Do you let your little ones help in the kitchen? I’m a fan of hands on learning (yes, we do have a membership at the Hands on Museum, how did you know?), and as Toby has gotten older, he’s been able to help more and more with some of the basic things. What does this have to do with photography? Well — directly, not much. But indirectly, lots. I’ve enjoyed observing how toddlers (well, all children, really) are always learning. They are observant, taking cues from adults and kids around them, eager to experiment with doing things themselves, and often find creative ways to accomplish a task if left to their own devices. In short, it’s all about creativity, unleashing your inner child. And that’s what we often forget once adults. How to think creatively. Photography, and all art, is really about exploring your world creatively. A fresh perspective on a “boring” subject can make all the difference in the world. And sometimes all it takes is to consider things from a different point of view (i.e. a child’s). Doesn’t this look cool??

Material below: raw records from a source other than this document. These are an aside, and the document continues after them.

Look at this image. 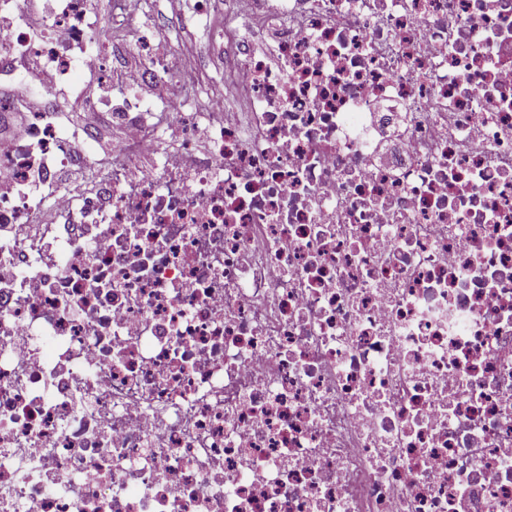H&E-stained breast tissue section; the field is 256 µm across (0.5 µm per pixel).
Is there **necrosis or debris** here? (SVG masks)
Here are the masks:
<instances>
[{
	"label": "necrosis or debris",
	"mask_w": 512,
	"mask_h": 512,
	"mask_svg": "<svg viewBox=\"0 0 512 512\" xmlns=\"http://www.w3.org/2000/svg\"><path fill=\"white\" fill-rule=\"evenodd\" d=\"M50 2L0 0V512H512V0H224L210 87ZM96 110H82L69 112L70 120L80 126H95L98 129L99 149L106 154L112 146V124L107 122L101 113Z\"/></svg>",
	"instance_id": "1"
}]
</instances>
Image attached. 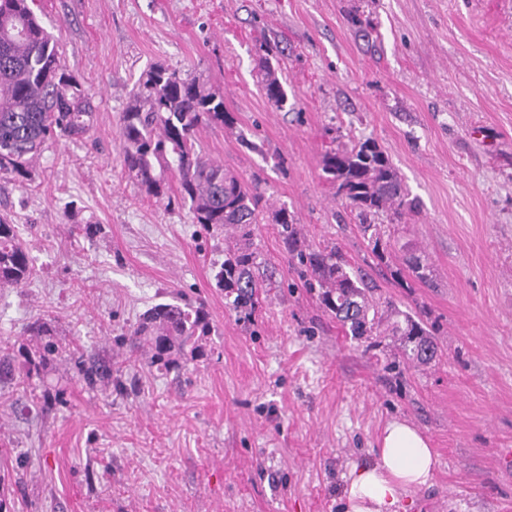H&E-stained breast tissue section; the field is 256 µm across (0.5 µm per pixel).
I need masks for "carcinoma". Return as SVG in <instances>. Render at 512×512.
Returning <instances> with one entry per match:
<instances>
[{"label": "carcinoma", "instance_id": "carcinoma-1", "mask_svg": "<svg viewBox=\"0 0 512 512\" xmlns=\"http://www.w3.org/2000/svg\"><path fill=\"white\" fill-rule=\"evenodd\" d=\"M33 3L0 0V172L21 184L31 180L33 162L47 142L85 136L95 112L82 79L65 64L57 40L35 14ZM262 50L266 57L258 84L278 111L288 97L271 63L277 45L267 43ZM233 124L232 113L224 108V96L176 68L153 63L130 92L120 116L119 137L126 177L143 197L165 199L169 205L188 209L193 223L212 234L232 235L216 281L224 289L226 306L248 320L260 291L273 285L256 244L264 190L259 183L245 184L224 170L223 164L204 153L197 136L203 127L229 129ZM322 171L334 197L356 212L372 254L384 260L387 245L371 218L388 213L397 221L414 207L388 156L371 141L350 148L339 144L324 154ZM273 223L278 226L284 252L305 276L307 287L319 289L321 304L348 334L371 336L380 331L390 313L396 320L388 325V331L402 337L406 360L427 364L436 358L438 345L423 321L373 300L367 280L350 271V264L336 247L298 248L297 222L285 206L274 212ZM31 275L29 254L19 240L17 226L1 216L0 284L20 286ZM391 275L401 281H429L427 265L415 254ZM211 330L204 305L182 298L151 307L119 341L132 349L146 344L152 363L179 370L178 357L198 358L199 337L210 335ZM33 333L47 337L45 354L59 352L47 323L35 326ZM78 364L88 386H120V381L112 378V366L93 357Z\"/></svg>", "mask_w": 512, "mask_h": 512}]
</instances>
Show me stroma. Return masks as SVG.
Returning a JSON list of instances; mask_svg holds the SVG:
<instances>
[{"label": "stroma", "mask_w": 512, "mask_h": 512, "mask_svg": "<svg viewBox=\"0 0 512 512\" xmlns=\"http://www.w3.org/2000/svg\"><path fill=\"white\" fill-rule=\"evenodd\" d=\"M97 106L81 139L49 143L32 179L0 173V215L33 267L0 285V347L38 354L50 322L65 355L40 375H0L6 512H342L345 478L386 425L416 427L438 457L409 512H512V0H36ZM288 93L258 87L261 42ZM156 61L224 97L236 133L204 128L206 153L267 212L257 243L274 272L252 321L225 305L224 239L188 210L144 198L124 173L119 118ZM370 140L417 208L379 217V265L336 200L321 157ZM304 245L336 244L375 293L424 320L435 361L405 364L387 335L354 340L289 263L272 211ZM430 284L389 267L404 245ZM203 302L212 325L181 371L115 342L158 303ZM111 361L124 389L89 388L69 350Z\"/></svg>", "instance_id": "35a3bbf8"}]
</instances>
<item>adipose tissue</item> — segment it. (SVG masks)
I'll use <instances>...</instances> for the list:
<instances>
[{
    "label": "adipose tissue",
    "mask_w": 512,
    "mask_h": 512,
    "mask_svg": "<svg viewBox=\"0 0 512 512\" xmlns=\"http://www.w3.org/2000/svg\"><path fill=\"white\" fill-rule=\"evenodd\" d=\"M436 461L418 429L390 422L375 458L352 466L344 489L345 512H406L405 498L430 485Z\"/></svg>",
    "instance_id": "obj_1"
}]
</instances>
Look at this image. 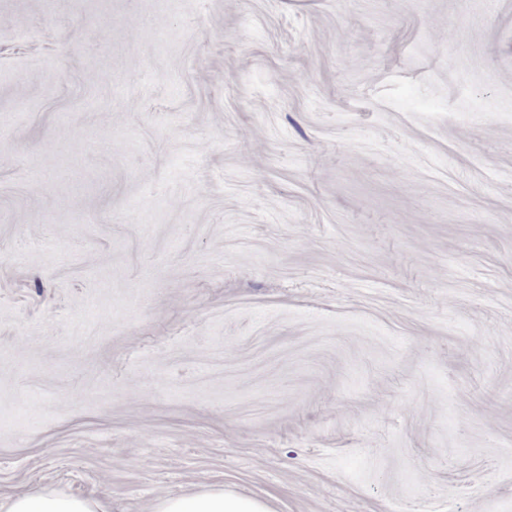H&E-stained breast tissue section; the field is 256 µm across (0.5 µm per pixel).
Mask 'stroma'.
<instances>
[{
  "instance_id": "1",
  "label": "stroma",
  "mask_w": 512,
  "mask_h": 512,
  "mask_svg": "<svg viewBox=\"0 0 512 512\" xmlns=\"http://www.w3.org/2000/svg\"><path fill=\"white\" fill-rule=\"evenodd\" d=\"M0 0V496L512 512V0ZM155 509L156 512H270L265 501L237 495L224 487L162 498Z\"/></svg>"
}]
</instances>
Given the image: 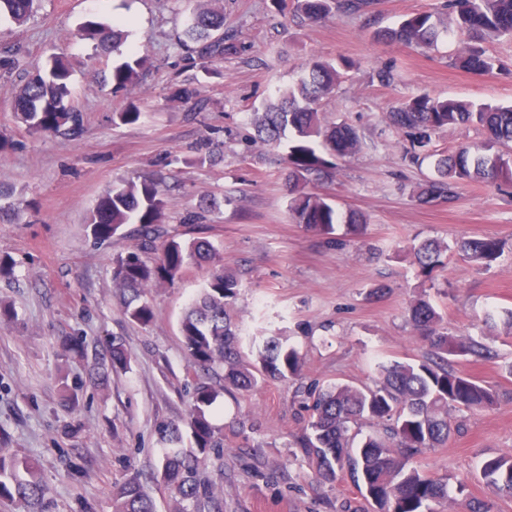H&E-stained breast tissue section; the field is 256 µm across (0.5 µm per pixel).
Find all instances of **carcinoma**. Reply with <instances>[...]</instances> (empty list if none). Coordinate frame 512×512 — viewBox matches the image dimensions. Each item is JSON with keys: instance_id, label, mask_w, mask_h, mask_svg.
Listing matches in <instances>:
<instances>
[{"instance_id": "obj_1", "label": "carcinoma", "mask_w": 512, "mask_h": 512, "mask_svg": "<svg viewBox=\"0 0 512 512\" xmlns=\"http://www.w3.org/2000/svg\"><path fill=\"white\" fill-rule=\"evenodd\" d=\"M35 0H0V17L21 25L33 12ZM191 23L179 40L186 66L202 72L203 79L221 71L217 64L240 54L236 35L224 29V10L205 8L207 0H194ZM372 0H293L295 14L313 22L332 12L368 15ZM455 13L456 29L467 36L460 56L462 65L474 72H489L495 59L483 44L512 39V0H448ZM122 31L106 30L91 22L80 36L97 41L107 54L120 44ZM440 31L429 15H415L393 28L374 33L387 42H402L420 49L437 42ZM143 57L112 67L111 80L118 87L131 83ZM70 64L64 56L51 58L44 73L29 78L14 98L17 123L32 134H66L79 127L70 99ZM345 73L329 61L309 64L276 101L251 113V142L272 149L284 148L281 156L288 170L289 211L295 221L322 234L335 225L359 229L366 219L355 211L340 212L326 196L307 191L312 177L333 165L336 158L355 154L361 145L359 130L349 123L325 124L320 115L323 100L336 95ZM389 124L407 142L404 161L417 164L429 153L432 136L455 125L481 129L484 140L442 151L434 162L435 178L427 181L418 200L429 203L453 197L456 184L477 181L512 183V154L500 147L512 143V106L474 104L454 99L417 96L399 103L388 113ZM165 182L146 175L106 192L90 218L94 236L108 238L125 224H137L135 250L113 261V282L119 287L124 314L147 325L153 319L150 306L141 301L145 290L161 277L174 279L184 264L203 265L216 260L213 245L202 239L180 241L162 238L159 224L164 216ZM462 255L477 264H488L500 254L493 239H463L457 242ZM448 247L425 240L409 248L412 262L430 275L444 265ZM153 253L156 263L142 259ZM240 287L236 275L213 272L201 295L192 300L180 322L188 366L216 375L215 384L200 386L189 404L187 424L196 447H181L182 431L176 421H161L157 432L161 449L152 479L163 485L177 503L175 512L220 510L219 502L207 499L199 476L200 467L212 453H220L206 412L222 389L251 391L268 380H287L301 375L302 358L288 345L287 337L241 336L232 312ZM409 323L426 346L419 359L378 365L373 386L336 382L311 392L308 419L295 437L313 477L333 484L348 479L359 490L369 512H440L448 501V483L421 473L413 460L448 442L453 430L449 410H483L493 407L499 392L463 376L455 359L469 356L494 363L500 358L493 346L473 338L461 340L448 332L442 314L426 291L407 308ZM129 362L123 338L112 337L94 353L91 375L106 380L112 371ZM371 432L364 435L362 428ZM480 478L503 497L512 498V452L486 460ZM47 485L32 470L28 459L0 452V497L15 501L20 512H42ZM112 512H155L139 472L114 483Z\"/></svg>"}]
</instances>
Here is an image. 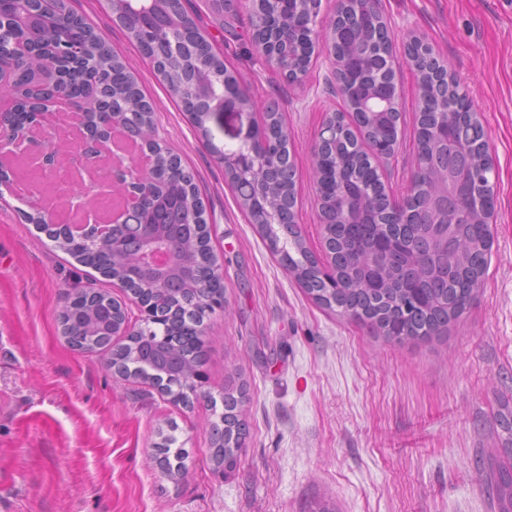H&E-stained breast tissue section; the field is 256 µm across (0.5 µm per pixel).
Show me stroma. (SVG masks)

Now, back to the kitchen (I’ll get back to that picture above a little later). One of Toby’s favorite tasks is helping with kefir! Kefir is a fermented milk drink (non-alcoholic) that has tons of good probiotics in it. Add milk to the kefir grains, and strain it a day or two later to enjoy. It’s somewhere between the consistency of milk and yogurt — and has been great for toddler cereal (easier to keep on the spoon for self-feeding). Textures and foods all have interest to a toddler, don’t they? Everything is new and exciting to them, things that have become mundane and ordinary to us adults.
Even something as simple as cutting an apple can be thrilling for a toddler. The newfound independence, the experience of having to crunch through the apple and exert pressure in a precise way. These things all engage the mind. By the way, that’s a nylon knife he’s using, which is really awesome for teaching knife skills. Toby already knows to keep his fingers out of the way when using his knife. Kids are such quick learners.

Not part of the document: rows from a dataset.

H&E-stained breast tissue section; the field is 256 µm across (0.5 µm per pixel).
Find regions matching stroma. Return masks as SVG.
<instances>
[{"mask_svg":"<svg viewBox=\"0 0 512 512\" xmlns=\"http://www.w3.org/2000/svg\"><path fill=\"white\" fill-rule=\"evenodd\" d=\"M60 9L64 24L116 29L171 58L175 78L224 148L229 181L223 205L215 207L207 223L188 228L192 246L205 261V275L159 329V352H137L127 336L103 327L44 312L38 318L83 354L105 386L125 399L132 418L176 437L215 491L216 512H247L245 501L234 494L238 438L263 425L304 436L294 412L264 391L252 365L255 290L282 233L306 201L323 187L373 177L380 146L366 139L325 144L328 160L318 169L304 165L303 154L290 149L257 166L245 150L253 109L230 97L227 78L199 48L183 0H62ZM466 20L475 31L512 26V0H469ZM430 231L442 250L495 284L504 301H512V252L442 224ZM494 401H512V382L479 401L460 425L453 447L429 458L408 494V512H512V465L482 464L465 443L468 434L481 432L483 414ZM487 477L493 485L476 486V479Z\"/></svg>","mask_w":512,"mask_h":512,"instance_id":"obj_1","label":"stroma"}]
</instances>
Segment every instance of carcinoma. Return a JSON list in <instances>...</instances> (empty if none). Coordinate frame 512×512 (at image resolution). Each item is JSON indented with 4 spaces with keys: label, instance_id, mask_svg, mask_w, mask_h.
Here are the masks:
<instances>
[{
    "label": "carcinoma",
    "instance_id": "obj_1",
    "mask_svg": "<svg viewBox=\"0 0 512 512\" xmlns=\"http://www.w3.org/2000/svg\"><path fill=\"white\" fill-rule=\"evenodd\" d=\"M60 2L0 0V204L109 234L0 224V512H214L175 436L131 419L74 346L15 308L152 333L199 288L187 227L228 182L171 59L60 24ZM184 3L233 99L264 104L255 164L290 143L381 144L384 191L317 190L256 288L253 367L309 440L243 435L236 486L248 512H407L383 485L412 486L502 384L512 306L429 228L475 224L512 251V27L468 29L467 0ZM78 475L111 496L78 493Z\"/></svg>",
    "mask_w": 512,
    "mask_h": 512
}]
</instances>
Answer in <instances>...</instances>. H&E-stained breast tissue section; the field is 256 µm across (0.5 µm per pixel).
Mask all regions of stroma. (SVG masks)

Now, back to that abstract picture from earlier. Here’s another one from the same series. Know what it is yet?
Lettuce. Boring old head lettuce. But when you take the time to look at it close up, wow! How neat are all those folds in the lettuce, it could be petals on a flower, or winding rivers, or even ripples in the snow. That’s what I mean about looking at the world through the eyes of a child. Stop and take a minute to reconsider the ordinary, the every day, the mundane.
Snapshot Tip: Try looking at things from a different perspective than you usually do. Get down on the ground, or stand on a chair (er… stepstool!). Back really far up or get really close. Instead of just settling for the same old snapshots that you always take… think like a kid! Take a minute to try something new, or even something silly. Who knows, you may be thrilled with the results.